Unnamed: 0,Player,Pos,Age,Tm,G,GS,MP,FG,FGA,FG%,...,BLK,TOV,PF,PTS,PPS,PPP,TS%,FTR,ATO,hAST%
0,Precious Achiuwa,C,23,TOR,55,12,1140,196,404,0.485,...,30,59,102,508,1.042079,1.216592,0.553908,0.306931,0.847458,0.087428
1,Steven Adams,C,29,MEM,42,42,1133,157,263,0.597,...,46,79,98,361,1.193916,1.953886,0.564486,0.490494,1.227848,0.193893
2,Bam Adebayo,C,25,MIA,75,75,2598,602,1114,0.540,...,61,187,208,1529,1.081688,1.181717,0.592232,0.360862,1.283422,0.138572
3,Ochai Agbaji,SG,22,UTA,59,22,1209,165,386,0.427,...,15,41,99,467,1.064767,1.127039,0.560813,0.178756,1.634146,0.127189
4,Santi Aldama,PF,22,MEM,77,20,1682,247,525,0.470,...,48,60,143,696,1.120000,1.235444,0.591475,0.274286,1.616667,0.129264
...,...,...,...,...,...,...,...,...,...,...,...,...,...,...,...,...,...,...,...,...,...
674,Thaddeus Young,PF,34,TOR,54,9,795,108,198,0.545,...,5,42,88,240,1.121212,1.330082,0.572956,0.131313,1.785714,0.229113
675,Trae Young,PG,24,ATL,73,73,2541,597,1390,0.429,...,9,300,104,1914,0.969784,0.999394,0.572656,0.459712,2.470000,0.270979
676,Omer Yurtseven,C,24,MIA,9,0,83,16,27,0.593,...,2,4,16,40,1.296296,1.560062,0.674764,0.222222,0.500000,0.055788
677,Cody Zeller,C,30,MIA,15,2,217,37,59,0.627,...,4,14,33,98,1.254237,1.545741,0.658602,0.593220,0.714286,0.100376


### Team-Contextual Analytics
Understanding a player's value in the context of their *team* is also an important consideration. For example, could a given player be scoring more points simply because they're playing next to a superstar who commands more defensive attention? Is a given center grabbing lots of defensive rebounds because they're skilled, or because their teammates are forcing more bad shots? The following statistics are a bit more difficult to calculate, but may yield better insight about a player's *context* within his team:

- Rebound Rate (TRB%)
- Usage Percentage (USG%)

For these stats you'll need to calculate *team* totals. I recommend creating a pivot table called `team_totals` that aggregates the sum of each column in your original dataset on a per team basis. Then when you need to use a player's team totals, you can look at the appropriate row/column of the `team_totals` dataframe. 

In [6]:
# Team-Contextual Analytics


## Querying the Data

### Simple Lookups
Display the top five players in the league for the following stats: minutes, points, free-throw attempts, 3-pointers made, and assists (For each of these statistics, number 1 should be the *biggest*). 

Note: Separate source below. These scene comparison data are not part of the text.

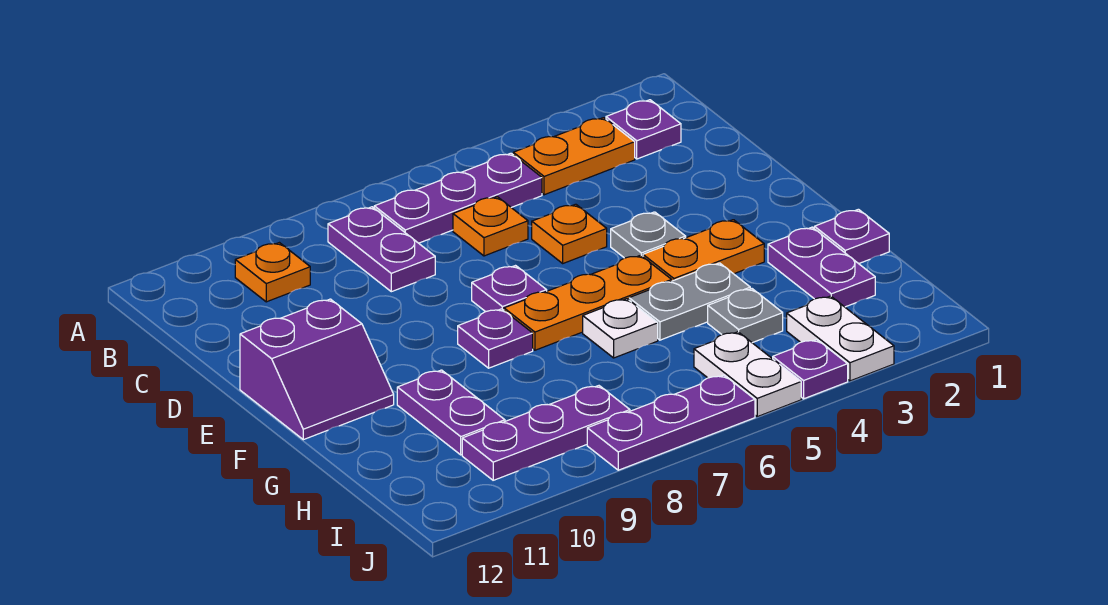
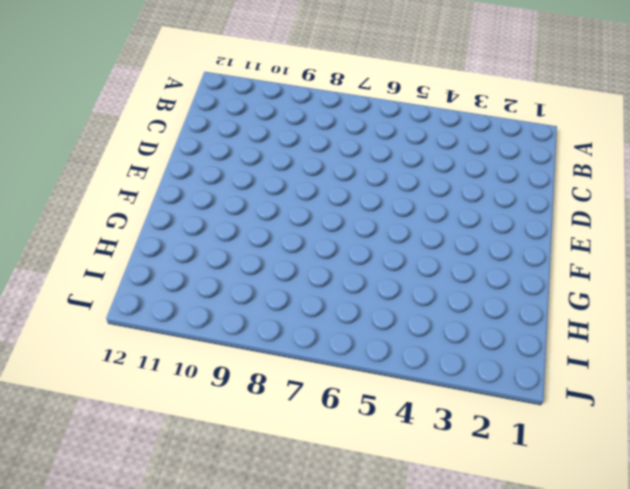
none -> purple 1x1 plate [606,100,681,159]
none -> orange 1x2 plate [513,118,635,195]
none -> purple 1x3 plate [374,153,542,243]

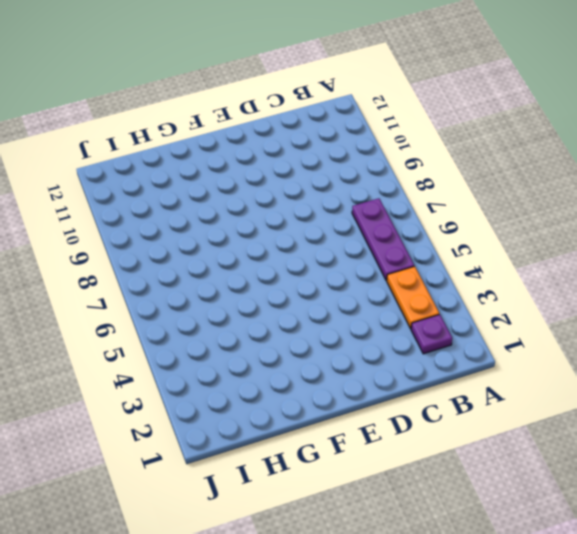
none -> purple 1x2 plate [328,207,435,292]
none -> orange 1x1 plate [235,243,310,302]
none -> orange 1x1 plate [453,197,528,256]

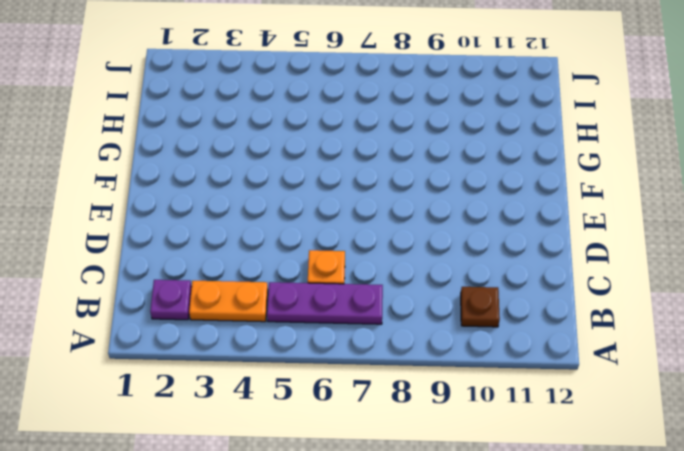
brown 1x1 plate [461,287,500,327] -> orange 1x1 plate [235,243,310,302]
none -> purple 1x2 plate [328,207,435,292]
none -> orange 1x1 plate [532,204,607,263]
none -> grey 1x1 plate [611,212,686,258]

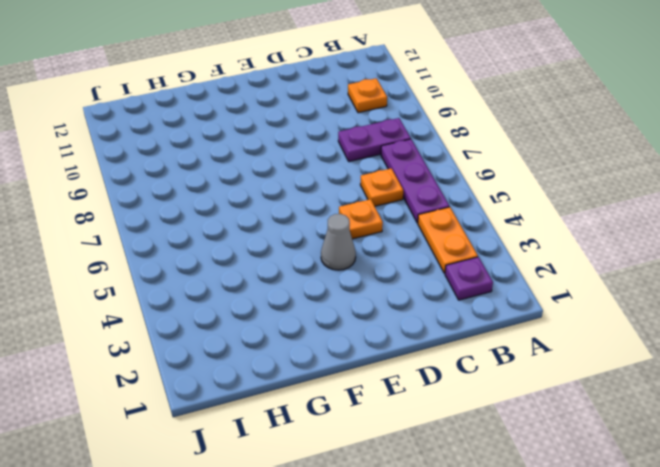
grey 1x1 cone [321,214,356,270] -> grey 1x1 plate [611,212,686,258]
none -> purple 1x1 plate [472,266,547,312]
none -> purple 2x2 slope [240,299,394,440]
none -> orange 1x2 plate [643,220,764,281]

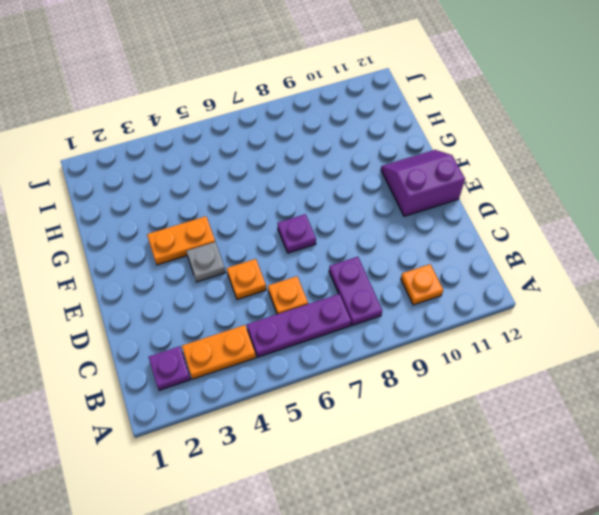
none -> orange 1x3 plate [504,255,672,350]
none -> purple 1x1 plate [458,309,533,368]
none -> purple 1x1 plate [814,209,889,264]

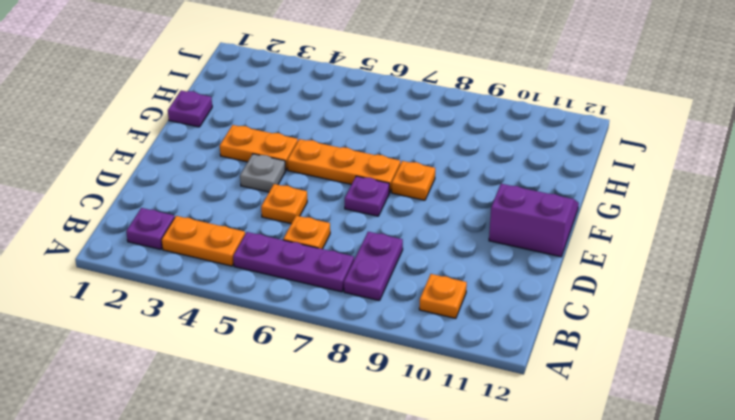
orange 1x1 plate [392,161,435,200] -> purple 1x1 plate [458,309,533,368]
none -> purple 1x2 plate [768,227,875,307]
none -> grey 1x2 plate [629,263,750,340]
none -> white 1x1 plate [583,299,658,358]

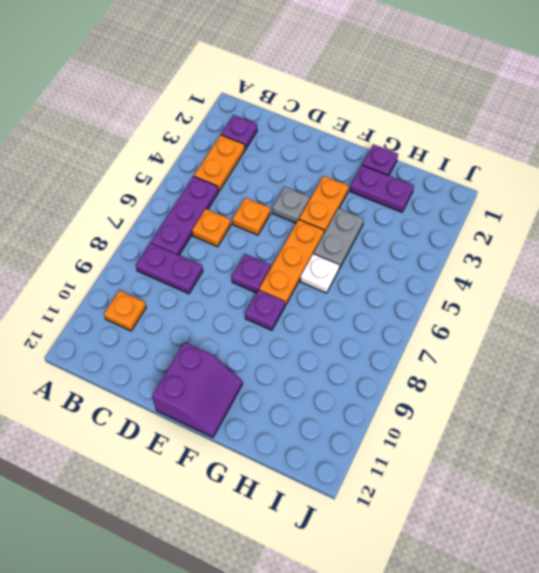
none -> purple 1x2 plate [397,370,505,455]
none -> grey 1x1 plate [708,289,783,343]
none -> white 1x2 plate [787,296,894,381]

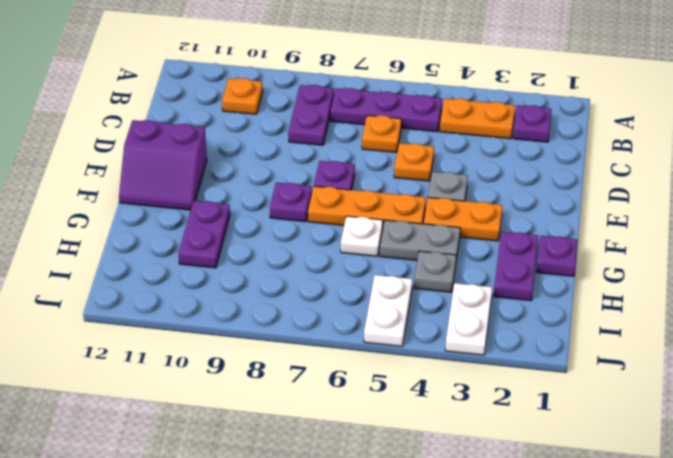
none -> purple 1x3 plate [462,386,630,480]
none -> purple 1x1 plate [773,339,848,399]
none -> purple 1x3 plate [587,375,755,470]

Do these lists make sense? (If you're not sure, check with a friend who's into basketball, they'll help!)

### More Complex Lookups

- Print out the positions in order of highest average points per player to lowest points per player.
- Repeat the previous question for average blocks per player, per position.
- Determine the league's top scorers in terms of *points per minute* among players who have played at least half their team's total minutes. 

## Visualizing the Data

- Create a heatmap that shows the number of players in each *quintile* of points scored at each position (this should be a 5x5 heatmap)
- Create a scatter plot that shows players' total points on the y axis vs minutes on the x axis. Draw a trendline fit to the data. What does that trendline represent?